Je serais bien indigne de ne pas mentionner l'humour, attention pas gras comme le papier d'un cornet de frites après usage. Non, non, non. Un humour à la belge, fin et finaud, flirtant avec l'ironie et j'allais dire naturellement (ah cette gentillesse innée à prêter à tous, par amour du partage, nos qualités spécifiques) allez fieu je corrige : et chez nous l'autodérision. "j'ouvris mon Barbey d'Aurevilly. Je compris dès les premières lignes que je ne serais pas en compagnie de Hauteclaire et Savigny : quel usurpateur sans vergogne s'était permis de s'approprier le titre de ce chef-d'oeuvre pour sa consommation personnelle ?" p.18 Bon, comprend qui peut car j'avoue mon manque total de culture, n'allez pas me demander qui cache Orlanda par exemple, je n'ai pas lu Virginia Wolf.

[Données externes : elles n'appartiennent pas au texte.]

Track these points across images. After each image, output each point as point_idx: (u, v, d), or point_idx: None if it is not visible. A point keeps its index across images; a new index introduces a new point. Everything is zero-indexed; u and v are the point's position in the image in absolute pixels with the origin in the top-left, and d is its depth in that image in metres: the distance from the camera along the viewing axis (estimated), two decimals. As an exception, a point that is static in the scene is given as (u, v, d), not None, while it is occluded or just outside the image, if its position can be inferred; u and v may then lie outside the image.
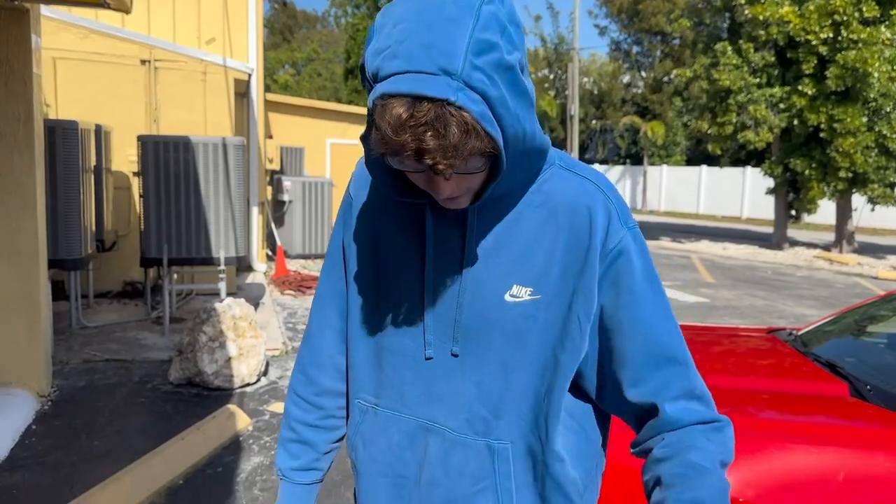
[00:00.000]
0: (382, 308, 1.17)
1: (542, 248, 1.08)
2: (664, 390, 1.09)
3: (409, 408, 1.14)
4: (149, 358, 5.74)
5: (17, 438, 4.11)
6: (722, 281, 11.90)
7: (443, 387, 1.12)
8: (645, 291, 1.09)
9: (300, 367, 1.32)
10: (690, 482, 1.05)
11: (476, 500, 1.12)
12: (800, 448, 2.09)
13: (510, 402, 1.10)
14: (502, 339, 1.09)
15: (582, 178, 1.10)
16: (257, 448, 4.17)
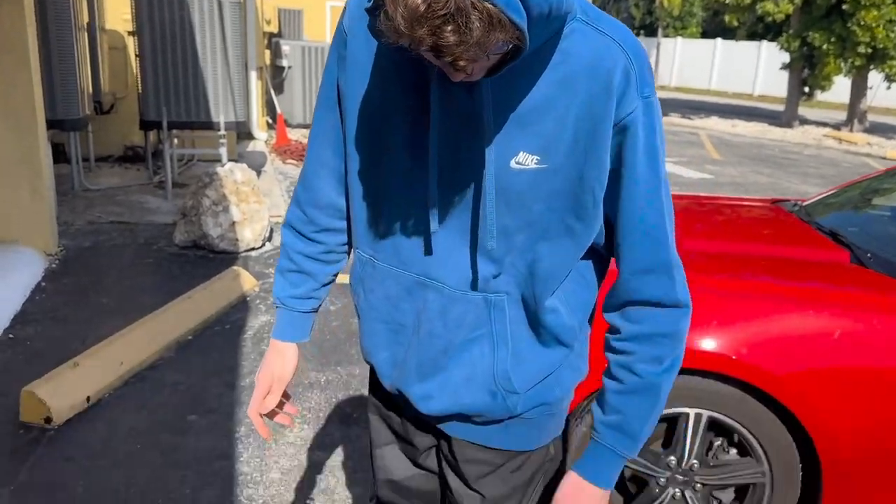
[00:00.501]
0: (380, 161, 1.12)
1: (553, 115, 1.01)
2: (633, 262, 1.10)
3: (406, 265, 1.13)
4: (153, 221, 5.78)
5: (27, 294, 4.20)
6: (728, 158, 11.77)
7: (441, 247, 1.10)
8: (641, 169, 1.04)
9: (298, 206, 1.30)
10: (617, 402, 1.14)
11: (471, 347, 1.13)
12: (796, 310, 2.13)
13: (509, 261, 1.09)
14: (505, 207, 1.05)
15: (605, 37, 1.00)
16: (264, 308, 4.27)
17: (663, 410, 2.18)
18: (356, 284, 1.24)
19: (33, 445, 2.81)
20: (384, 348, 1.20)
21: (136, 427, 2.98)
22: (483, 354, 1.13)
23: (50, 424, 2.91)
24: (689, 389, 2.15)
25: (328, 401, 3.28)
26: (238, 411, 3.14)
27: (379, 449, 1.38)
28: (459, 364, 1.14)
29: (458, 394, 1.15)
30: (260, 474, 2.72)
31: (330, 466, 2.81)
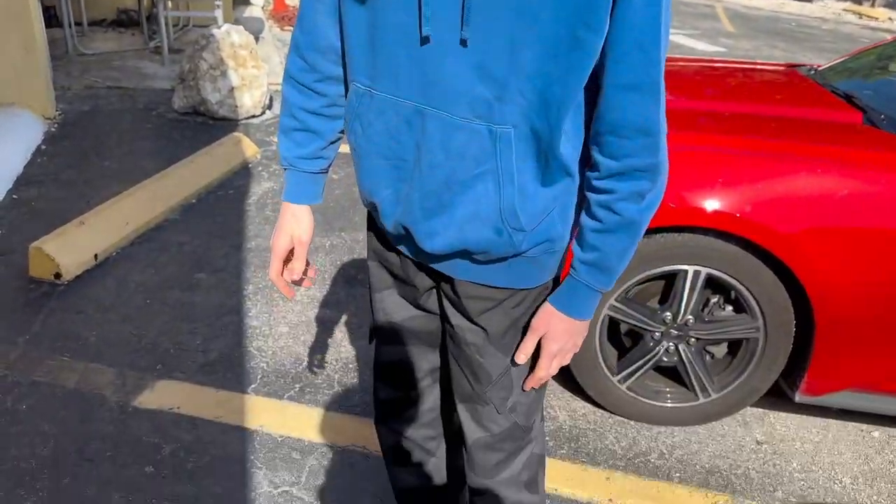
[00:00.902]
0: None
1: None
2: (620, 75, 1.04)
3: (405, 91, 1.09)
4: (151, 86, 5.65)
5: (28, 157, 4.18)
6: (743, 31, 11.35)
7: (440, 70, 1.05)
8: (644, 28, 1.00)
9: (297, 52, 1.24)
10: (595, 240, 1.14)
11: (475, 184, 1.10)
12: (803, 168, 2.11)
13: (515, 85, 1.04)
14: (512, 14, 0.99)
15: None
16: (267, 175, 4.26)
17: (662, 268, 2.21)
18: (353, 121, 1.19)
19: (44, 299, 2.88)
20: (386, 185, 1.17)
21: (145, 283, 3.04)
22: (488, 192, 1.11)
23: (59, 280, 2.97)
24: (689, 247, 2.17)
25: (333, 263, 3.33)
26: (245, 271, 3.19)
27: (378, 293, 1.39)
28: (464, 201, 1.12)
29: (463, 230, 1.14)
30: (269, 328, 2.81)
31: (336, 322, 2.89)
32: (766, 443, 2.38)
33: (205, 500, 2.01)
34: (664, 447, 2.33)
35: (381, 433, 1.56)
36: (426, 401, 1.48)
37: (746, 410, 2.51)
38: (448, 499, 1.61)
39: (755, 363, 2.29)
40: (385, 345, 1.45)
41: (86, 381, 2.44)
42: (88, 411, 2.31)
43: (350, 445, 2.23)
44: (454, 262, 1.21)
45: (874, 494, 2.20)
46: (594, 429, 2.39)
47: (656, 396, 2.41)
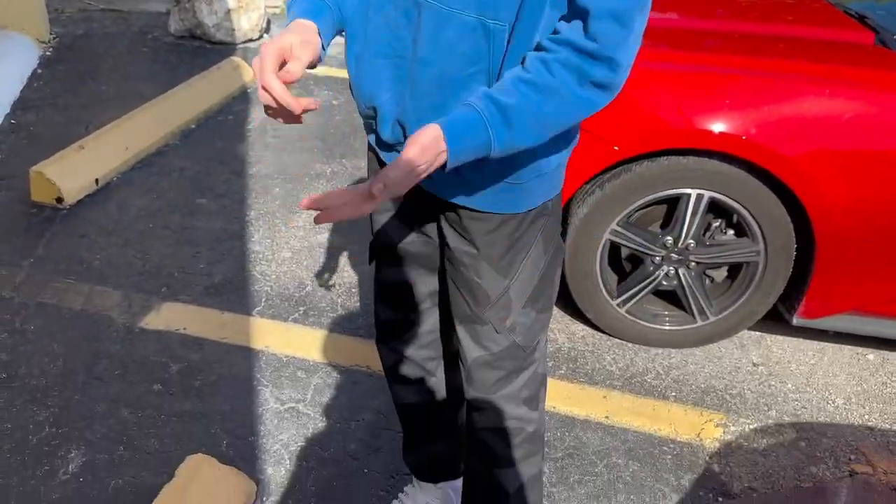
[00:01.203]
0: None
1: None
2: None
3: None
4: (145, 9, 5.51)
5: (24, 81, 4.11)
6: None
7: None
8: None
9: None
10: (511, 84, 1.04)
11: (469, 84, 1.09)
12: (810, 89, 2.08)
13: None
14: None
15: None
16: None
17: (666, 192, 2.20)
18: (353, 23, 1.16)
19: (47, 223, 2.89)
20: (386, 88, 1.15)
21: (147, 208, 3.04)
22: None
23: (61, 204, 2.97)
24: (693, 170, 2.15)
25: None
26: (247, 197, 3.19)
27: (377, 215, 1.40)
28: (455, 104, 1.09)
29: None
30: (271, 253, 2.82)
31: (338, 248, 2.90)
32: (762, 364, 2.43)
33: (213, 416, 2.07)
34: (661, 368, 2.38)
35: (383, 353, 1.59)
36: (425, 323, 1.51)
37: (744, 333, 2.54)
38: (448, 414, 1.65)
39: (754, 287, 2.31)
40: (384, 267, 1.46)
41: (92, 303, 2.47)
42: (95, 332, 2.34)
43: (353, 365, 2.28)
44: (445, 179, 1.19)
45: (866, 414, 2.25)
46: (592, 350, 2.44)
47: (655, 319, 2.44)
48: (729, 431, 2.15)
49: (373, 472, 1.94)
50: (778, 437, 2.15)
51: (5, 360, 2.21)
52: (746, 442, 2.12)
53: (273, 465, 1.93)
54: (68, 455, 1.92)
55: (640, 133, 2.14)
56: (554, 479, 1.95)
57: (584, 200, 2.27)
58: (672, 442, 2.10)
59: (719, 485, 1.97)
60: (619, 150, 2.15)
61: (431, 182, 1.21)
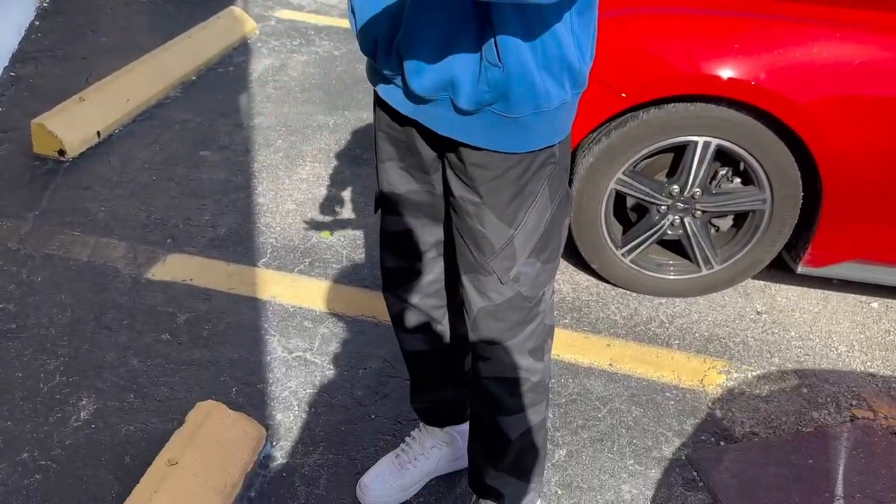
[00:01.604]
0: None
1: None
2: None
3: None
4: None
5: (22, 33, 4.05)
6: None
7: None
8: None
9: None
10: None
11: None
12: (821, 33, 2.04)
13: None
14: None
15: None
16: (266, 51, 4.14)
17: (673, 139, 2.18)
18: None
19: (50, 176, 2.88)
20: (384, 19, 1.15)
21: (150, 160, 3.03)
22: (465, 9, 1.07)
23: (63, 157, 2.96)
24: (700, 117, 2.13)
25: (337, 142, 3.30)
26: (250, 149, 3.17)
27: (382, 164, 1.39)
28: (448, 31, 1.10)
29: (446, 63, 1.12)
30: (275, 205, 2.82)
31: (343, 200, 2.90)
32: (765, 313, 2.44)
33: (222, 364, 2.09)
34: (664, 316, 2.39)
35: (389, 301, 1.60)
36: (431, 272, 1.51)
37: (748, 282, 2.55)
38: (454, 360, 1.67)
39: (760, 235, 2.31)
40: (389, 215, 1.46)
41: (98, 255, 2.48)
42: (103, 283, 2.36)
43: (360, 315, 2.29)
44: (442, 114, 1.19)
45: (868, 361, 2.27)
46: (596, 300, 2.45)
47: (659, 269, 2.45)
48: (731, 378, 2.17)
49: (380, 417, 1.97)
50: (780, 383, 2.17)
51: (13, 310, 2.23)
52: (748, 388, 2.14)
53: (282, 412, 1.96)
54: (79, 403, 1.95)
55: (648, 79, 2.11)
56: (558, 423, 1.98)
57: (590, 149, 2.26)
58: (675, 388, 2.12)
59: (721, 429, 2.00)
60: (626, 98, 2.13)
61: (429, 117, 1.21)
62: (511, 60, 1.10)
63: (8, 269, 2.39)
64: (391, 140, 1.35)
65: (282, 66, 3.96)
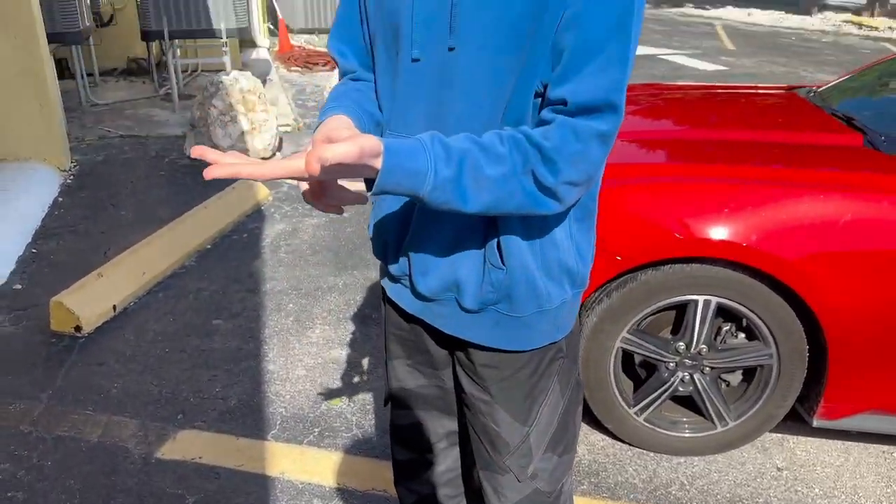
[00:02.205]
0: (384, 23, 1.13)
1: None
2: (579, 92, 1.02)
3: (409, 127, 1.13)
4: (163, 134, 5.76)
5: (46, 210, 4.27)
6: (743, 49, 11.42)
7: (434, 100, 1.10)
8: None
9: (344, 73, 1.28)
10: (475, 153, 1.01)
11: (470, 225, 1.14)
12: (805, 194, 2.14)
13: (496, 113, 1.07)
14: (496, 38, 1.03)
15: None
16: (279, 216, 4.32)
17: (673, 299, 2.23)
18: None
19: (66, 353, 2.93)
20: (398, 220, 1.21)
21: (164, 332, 3.09)
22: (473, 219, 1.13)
23: (80, 333, 3.02)
24: (698, 276, 2.19)
25: (347, 303, 3.37)
26: (261, 315, 3.24)
27: (391, 362, 1.42)
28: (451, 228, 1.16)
29: (452, 263, 1.17)
30: (286, 372, 2.84)
31: (352, 363, 2.92)
32: (786, 469, 2.38)
33: (230, 549, 2.03)
34: (685, 478, 2.33)
35: (401, 494, 1.56)
36: (443, 462, 1.49)
37: (765, 436, 2.50)
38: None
39: (770, 390, 2.30)
40: (399, 409, 1.46)
41: (109, 434, 2.48)
42: (112, 465, 2.34)
43: (370, 489, 2.25)
44: (447, 312, 1.22)
45: (898, 518, 2.19)
46: (614, 462, 2.40)
47: (674, 427, 2.41)
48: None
49: None
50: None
51: (22, 498, 2.20)
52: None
53: None
54: None
55: (642, 243, 2.19)
56: None
57: (593, 309, 2.30)
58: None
59: None
60: (621, 261, 2.20)
61: (435, 316, 1.24)
62: (514, 263, 1.14)
63: (19, 453, 2.39)
64: (399, 340, 1.38)
65: (293, 231, 4.12)
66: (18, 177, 4.45)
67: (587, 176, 1.06)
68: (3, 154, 4.74)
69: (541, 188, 1.03)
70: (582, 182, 1.06)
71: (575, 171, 1.04)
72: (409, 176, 0.96)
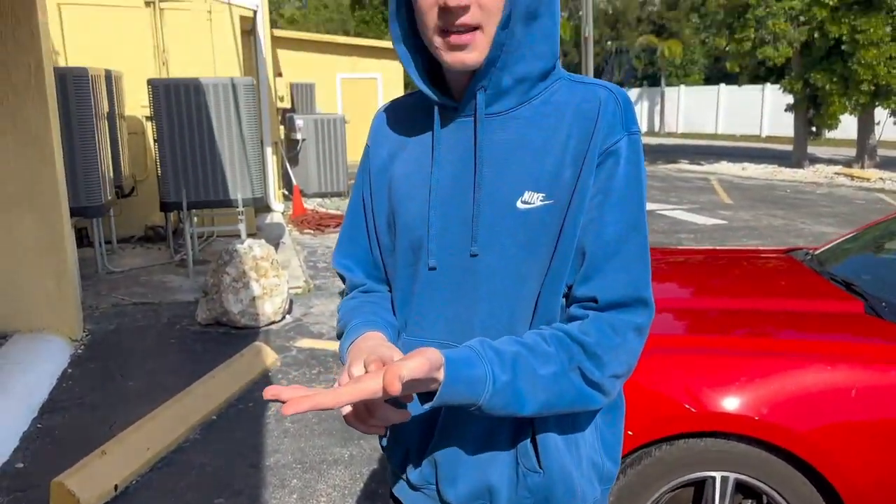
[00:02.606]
0: (400, 237, 1.18)
1: (552, 153, 1.08)
2: (607, 290, 1.07)
3: (427, 330, 1.15)
4: (176, 300, 5.87)
5: (54, 382, 4.27)
6: (740, 202, 11.79)
7: (455, 304, 1.13)
8: (621, 197, 1.07)
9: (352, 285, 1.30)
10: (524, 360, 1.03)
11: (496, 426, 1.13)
12: (813, 366, 2.13)
13: (521, 315, 1.10)
14: (516, 248, 1.09)
15: (591, 85, 1.11)
16: (286, 382, 4.30)
17: (690, 475, 2.16)
18: None
19: (63, 537, 2.82)
20: (418, 425, 1.19)
21: (164, 513, 2.99)
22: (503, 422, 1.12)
23: (79, 515, 2.92)
24: (712, 452, 2.14)
25: (353, 477, 3.28)
26: (263, 493, 3.14)
27: None
28: (482, 432, 1.14)
29: (483, 470, 1.14)
30: (288, 557, 2.71)
31: (358, 545, 2.79)
32: None
33: None
34: None
35: None
36: None
37: None
38: None
39: (800, 572, 2.17)
40: None
41: None
42: None
43: None
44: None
45: None
46: None
47: None
48: None
49: None
50: None
51: None
52: None
53: None
54: None
55: (653, 418, 2.16)
56: None
57: (625, 472, 2.23)
58: None
59: None
60: (633, 436, 2.16)
61: None
62: (552, 464, 1.12)
63: None
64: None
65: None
66: (30, 348, 4.49)
67: (629, 367, 1.09)
68: (18, 325, 4.82)
69: (589, 383, 1.06)
70: (625, 374, 1.09)
71: (618, 364, 1.07)
72: (469, 385, 0.98)
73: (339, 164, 11.54)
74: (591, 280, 1.08)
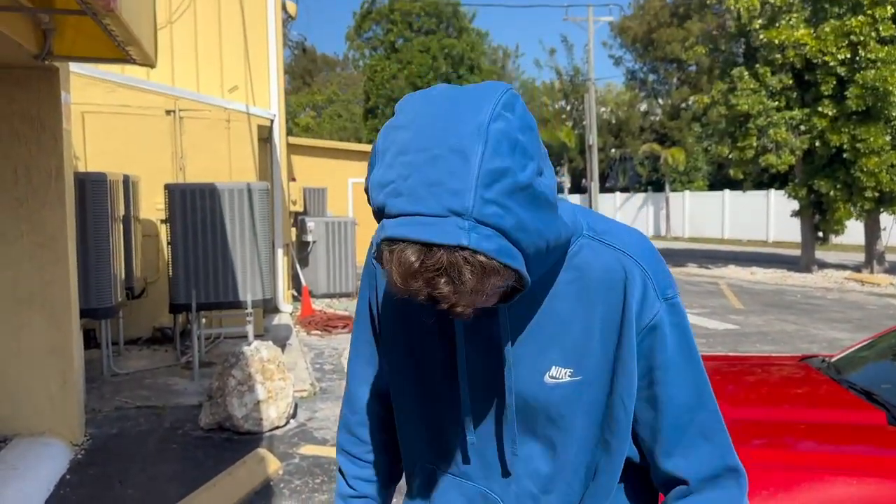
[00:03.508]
0: (423, 379, 1.15)
1: (578, 326, 1.04)
2: (694, 468, 1.08)
3: (467, 475, 1.14)
4: (179, 403, 5.78)
5: (51, 489, 4.14)
6: (751, 307, 11.73)
7: (495, 463, 1.11)
8: (678, 367, 1.06)
9: (347, 428, 1.31)
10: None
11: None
12: (839, 479, 2.05)
13: (559, 478, 1.09)
14: (546, 421, 1.07)
15: (614, 250, 1.05)
16: (288, 492, 4.16)
17: None
18: (415, 497, 1.21)
19: None
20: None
21: None
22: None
23: None
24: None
25: None
26: None
27: None
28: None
29: None
30: None
31: None
32: None
33: None
34: None
35: None
36: None
37: None
38: None
39: None
40: None
41: None
42: None
43: None
44: None
45: None
46: None
47: None
48: None
49: None
50: None
51: None
52: None
53: None
54: None
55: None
56: None
57: None
58: None
59: None
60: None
61: None
62: None
63: None
64: None
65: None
66: (29, 453, 4.39)
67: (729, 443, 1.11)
68: (18, 428, 4.73)
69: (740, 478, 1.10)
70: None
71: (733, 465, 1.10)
72: None
73: (349, 266, 11.64)
74: (673, 455, 1.07)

Souvent dans les conversations je finis par me cacher derrière le rideau, cramoisi.
Certain(e)s auront tout de suite compris que si « elles sont la Diguière », elles sont aussi « les Diaboliques ». Ce clin d'oeil ne serait néanmoins que de peu d'intérêt, s'il était gratuit. Cependant : fin et finaud, ai-je dit. Méfiez-vous du titre ! Voilà l'avertissement.

"Il y a peut-être des coupables sans remords, on nous le cache pour nous faire peur et nous tenir dans le droit chemin, la petite tache qui terrifie Lady Macbeth est un effet littéraire et Raskolnikov avait la tête mangée par la névrose. le sentiment de son bon droit soutient le terroriste, il recommence, aucun démon ne lui montre l'enfer et ses feux, qui ne sont promis qu'à ses victimes."p.271
Le hasard existe-il quand je viens de terminer Maudit soit Dostoïevski, autre roman s'interrogeant sur le bien et le mal, la culpabilité ? Pas de misérabilisme chez Harpman et, comme chez Magritte : quelle profondeur parée d'humour et de légèreté !

Quant à mon esprit disruptif il s'est délecté en appliquant une grille de lecture systémique (observant principalement les interactions dans cette famille singulière ici et maintenant) sur ce roman qui recherche le comment et le pourquoi en sondant le passé et l'histoire de cette maison de la grande bourgeoisie dont le mimétisme des comportements sur la noblesse conduit à des alliances contre nature pour déboucher sur un crime des plus fourbes.